Ensuite, j’avais plusieurs réflexions, interrogations, hypothèses personnelles, qui d’ailleurs transparaissent dans mon texte, auxquelles je voulais trouver des réponses, pour mieux comprendre ce que j’avais vécu pendant deux ans. Je me disais, à juste titre vu les premiers retours de lecteurs que j’ai reçus , que ces questionnements devaient être partagés par bon nombre de personnes qui sont passées par ces écoles. Ce livre tente de leur donner des réponses.
Pour les étudiants les plus critiques, il est difficile d’oser porter sa voix publiquement.
Je n’ai pas eu trop de difficultés à trouver des témoignages. J’ai d’abord commencé à interroger des gens avec qui je partageais des amis communs, pour finir par contacter des personnes qui m’étaient complètement étrangères. Le fait d’être moi-même passé par une école de commerce a rassuré mes sources, tout comme le fait que je les anonymisais, en commun accord avec ma maison d’édition.
En effet, pour les étudiants les plus critiques, il est difficile d’oser porter sa voix publiquement. D’une part, critiquer son école, s’accompagne d’une peur de déprécier son image et donc la valeur de son diplôme. Ensuite, l’esprit de corps n’épargnant personne, même les personnes qui ont des propos très durs envers leur école gardent un très fort attachement envers ces institutions, notamment parce qu’ils ont encore beaucoup d’amis rencontrés sur leur ancien campus : il n’est pas très agréable d’écrire un livre critique sur des écoles dont sont issus les trois quarts des gens avec qui vous partez en vacances.

> _Consigne_:
Restituez intégralement l'extrait sur les écoles de commerce, sans y changer un seul mot.

> _Enregistrements fournis_:
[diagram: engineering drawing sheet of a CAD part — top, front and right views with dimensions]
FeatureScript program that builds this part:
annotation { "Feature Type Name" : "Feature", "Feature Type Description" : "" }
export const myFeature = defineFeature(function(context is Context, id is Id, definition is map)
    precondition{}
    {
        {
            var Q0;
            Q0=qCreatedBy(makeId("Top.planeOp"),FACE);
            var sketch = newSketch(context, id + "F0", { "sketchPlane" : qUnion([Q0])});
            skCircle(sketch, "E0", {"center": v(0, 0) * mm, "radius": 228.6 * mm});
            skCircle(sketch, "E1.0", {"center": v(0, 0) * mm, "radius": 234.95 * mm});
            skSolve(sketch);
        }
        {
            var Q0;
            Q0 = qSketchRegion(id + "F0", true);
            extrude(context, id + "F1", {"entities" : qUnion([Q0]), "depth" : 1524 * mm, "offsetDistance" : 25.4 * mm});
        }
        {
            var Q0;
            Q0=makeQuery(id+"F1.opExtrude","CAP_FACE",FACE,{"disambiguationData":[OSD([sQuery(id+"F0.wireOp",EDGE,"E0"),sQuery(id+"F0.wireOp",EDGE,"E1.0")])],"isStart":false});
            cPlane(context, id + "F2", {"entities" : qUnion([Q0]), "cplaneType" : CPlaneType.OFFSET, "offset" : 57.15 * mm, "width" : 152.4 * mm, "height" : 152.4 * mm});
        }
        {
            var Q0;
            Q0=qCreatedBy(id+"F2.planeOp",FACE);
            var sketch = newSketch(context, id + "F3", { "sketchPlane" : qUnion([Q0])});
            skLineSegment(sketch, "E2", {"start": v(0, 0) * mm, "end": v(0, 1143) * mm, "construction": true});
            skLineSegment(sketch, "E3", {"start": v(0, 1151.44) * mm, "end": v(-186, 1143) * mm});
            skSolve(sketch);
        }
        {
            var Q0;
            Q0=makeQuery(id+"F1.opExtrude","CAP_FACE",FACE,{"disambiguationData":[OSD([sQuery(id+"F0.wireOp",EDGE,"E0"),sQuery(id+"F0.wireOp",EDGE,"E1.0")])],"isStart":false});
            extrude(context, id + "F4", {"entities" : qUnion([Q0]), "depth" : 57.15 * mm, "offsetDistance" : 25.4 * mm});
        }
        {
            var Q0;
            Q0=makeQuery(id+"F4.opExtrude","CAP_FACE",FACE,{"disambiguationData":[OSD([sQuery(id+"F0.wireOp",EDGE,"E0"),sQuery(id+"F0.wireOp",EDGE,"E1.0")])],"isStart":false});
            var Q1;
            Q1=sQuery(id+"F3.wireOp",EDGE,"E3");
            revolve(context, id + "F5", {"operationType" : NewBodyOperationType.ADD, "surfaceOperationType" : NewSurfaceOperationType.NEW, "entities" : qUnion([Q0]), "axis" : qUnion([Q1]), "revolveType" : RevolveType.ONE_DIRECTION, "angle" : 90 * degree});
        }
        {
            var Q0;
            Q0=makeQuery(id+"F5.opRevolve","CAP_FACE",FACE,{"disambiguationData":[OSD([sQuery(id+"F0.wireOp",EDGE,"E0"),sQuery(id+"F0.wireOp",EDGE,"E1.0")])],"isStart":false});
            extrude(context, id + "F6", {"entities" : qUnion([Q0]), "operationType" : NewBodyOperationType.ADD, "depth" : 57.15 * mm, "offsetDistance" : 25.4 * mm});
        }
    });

> _Réponse_:
Ensuite, j’avais plusieurs réflexions, interrogations, hypothèses personnelles, qui d’ailleurs transparaissent dans mon texte, auxquelles je voulais trouver des réponses, pour mieux comprendre ce que j’avais vécu pendant deux ans. Je me disais, à juste titre vu les premiers retours de lecteurs que j’ai reçus , que ces questionnements devaient être partagés par bon nombre de personnes qui sont passées par ces écoles. Ce livre tente de leur donner des réponses.
Pour les étudiants les plus critiques, il est difficile d’oser porter sa voix publiquement.
Je n’ai pas eu trop de difficultés à trouver des témoignages. J’ai d’abord commencé à interroger des gens avec qui je partageais des amis communs, pour finir par contacter des personnes qui m’étaient complètement étrangères. Le fait d’être moi-même passé par une école de commerce a rassuré mes sources, tout comme le fait que je les anonymisais, en commun accord avec ma maison d’édition.
En effet, pour les étudiants les plus critiques, il est difficile d’oser porter sa voix publiquement. D’une part, critiquer son école, s’accompagne d’une peur de déprécier son image et donc la valeur de son diplôme. Ensuite, l’esprit de corps n’épargnant personne, même les personnes qui ont des propos très durs envers leur école gardent un très fort attachement envers ces institutions, notamment parce qu’ils ont encore beaucoup d’amis rencontrés sur leur ancien campus : il n’est pas très agréable d’écrire un livre critique sur des écoles dont sont issus les trois quarts des gens avec qui vous partez en vacances.